Emphasis on cancer in Rhode Island is an important area of focus for the Cancer Center at Brown, El-Deiry says. “We have special interests in cancers with higher rates in Rhode Island, such as bladder cancer, lung cancer, breast, thyroid and skin cancer, as well as issues of access to care and affordability of care within our population,” he says. “And now we have added barriers to optimal cancer care due to COVID-19 that we are working to improve,” he added.
The Cancer Center, which has also joined the Association of American Cancer Institutes, can draw upon a vast network of collaborators across the state to address these issues. At Brown, the School of Public Health offers research on a number of behavioral contributors to cancer development, such as smoking, alcohol use, and lack of physical activity. In Brown’s affiliated hospitals, the Lifespan Health System and Lifespan Cancer Institute care for about 4,000 newly diagnosed cancer patients every year, providing innovative, current, and effective treatments and continually evolving with the fast-moving field of cancer research. The Care New England system provides research and clinical expertise particularly in cancers that affect women. The statewide Advance-CTR (Clinical Translational Research) connects Brown with the University of Rhode Island and provides infrastructure support for diverse types of research. The Cancer Center at Brown serves as the connector among these entities that, when brought together, form a powerhouse of research and clinical excellence.

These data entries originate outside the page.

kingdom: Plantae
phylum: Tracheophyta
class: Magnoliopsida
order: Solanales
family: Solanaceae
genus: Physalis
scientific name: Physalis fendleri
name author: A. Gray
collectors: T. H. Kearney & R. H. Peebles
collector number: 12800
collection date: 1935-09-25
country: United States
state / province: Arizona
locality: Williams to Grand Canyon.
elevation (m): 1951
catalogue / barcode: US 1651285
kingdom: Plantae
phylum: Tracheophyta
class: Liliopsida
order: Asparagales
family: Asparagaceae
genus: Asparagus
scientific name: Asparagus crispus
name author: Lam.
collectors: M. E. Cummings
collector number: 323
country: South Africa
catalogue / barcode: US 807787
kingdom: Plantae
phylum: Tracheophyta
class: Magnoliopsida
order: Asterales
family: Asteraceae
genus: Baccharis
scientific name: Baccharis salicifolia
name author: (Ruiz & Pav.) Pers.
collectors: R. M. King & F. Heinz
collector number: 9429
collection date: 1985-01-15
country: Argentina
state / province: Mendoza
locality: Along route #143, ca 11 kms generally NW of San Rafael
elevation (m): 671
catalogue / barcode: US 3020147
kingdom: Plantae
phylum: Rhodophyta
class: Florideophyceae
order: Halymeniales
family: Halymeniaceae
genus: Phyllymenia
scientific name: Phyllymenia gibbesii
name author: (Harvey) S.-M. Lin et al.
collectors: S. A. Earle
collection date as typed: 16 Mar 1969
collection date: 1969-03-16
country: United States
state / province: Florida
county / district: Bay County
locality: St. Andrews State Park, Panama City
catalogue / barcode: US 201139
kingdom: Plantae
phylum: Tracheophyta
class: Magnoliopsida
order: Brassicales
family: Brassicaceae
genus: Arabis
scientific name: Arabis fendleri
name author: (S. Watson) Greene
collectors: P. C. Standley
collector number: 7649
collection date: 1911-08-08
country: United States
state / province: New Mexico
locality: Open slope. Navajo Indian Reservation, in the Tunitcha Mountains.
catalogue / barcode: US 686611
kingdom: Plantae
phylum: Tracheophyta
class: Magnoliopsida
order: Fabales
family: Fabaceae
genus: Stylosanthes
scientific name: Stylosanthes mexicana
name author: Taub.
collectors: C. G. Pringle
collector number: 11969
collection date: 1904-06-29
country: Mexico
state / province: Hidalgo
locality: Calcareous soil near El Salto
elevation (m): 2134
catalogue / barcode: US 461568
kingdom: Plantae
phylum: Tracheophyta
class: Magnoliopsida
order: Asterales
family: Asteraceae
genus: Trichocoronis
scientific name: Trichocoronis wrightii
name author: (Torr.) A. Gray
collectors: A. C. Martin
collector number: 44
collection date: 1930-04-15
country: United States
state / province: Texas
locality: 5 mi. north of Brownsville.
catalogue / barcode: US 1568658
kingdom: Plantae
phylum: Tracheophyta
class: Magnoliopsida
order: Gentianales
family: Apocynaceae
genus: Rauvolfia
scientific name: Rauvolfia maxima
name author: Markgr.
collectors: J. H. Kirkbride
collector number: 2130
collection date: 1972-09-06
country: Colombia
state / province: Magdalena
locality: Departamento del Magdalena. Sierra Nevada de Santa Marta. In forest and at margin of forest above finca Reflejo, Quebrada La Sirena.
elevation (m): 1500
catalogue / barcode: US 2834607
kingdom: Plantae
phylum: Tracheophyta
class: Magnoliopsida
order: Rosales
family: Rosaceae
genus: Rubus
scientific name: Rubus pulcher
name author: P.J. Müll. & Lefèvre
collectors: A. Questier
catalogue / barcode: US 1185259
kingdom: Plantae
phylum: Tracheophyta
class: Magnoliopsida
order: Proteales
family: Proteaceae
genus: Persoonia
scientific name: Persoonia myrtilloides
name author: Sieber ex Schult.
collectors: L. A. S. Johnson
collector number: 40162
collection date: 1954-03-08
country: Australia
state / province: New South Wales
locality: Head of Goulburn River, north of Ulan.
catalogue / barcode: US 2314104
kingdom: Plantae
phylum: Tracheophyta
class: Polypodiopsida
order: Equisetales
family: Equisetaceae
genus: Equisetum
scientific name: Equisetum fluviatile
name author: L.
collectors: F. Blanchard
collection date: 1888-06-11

Long-term, the goal is for Brown to achieve a National Cancer Institute-Cancer Center Support Grant. “We are working methodically, in a focused way, toward that,” El-Deiry says, “collaborating for the benefit of patients.” That includes building the Cancer Center at Brown along NCI-standards, guided by achievable milestones in cancer-focused collaborative research, cancer-relevant funding, impactful publications, and increasing the portfolio of investigator-initiated cancer clinical research, just to name a few.
“The Cancer Center at Brown is an important step in this process,” says Jack A. Elias, MD, senior vice president for health affairs and dean of medicine and biological sciences. “We are striving to achieve depth and breadth in collaborative interdisciplinary research along with measurable impact in the field and on our region. We have tremendous strengths already, and we’re excited to work on building that out in the coming years.”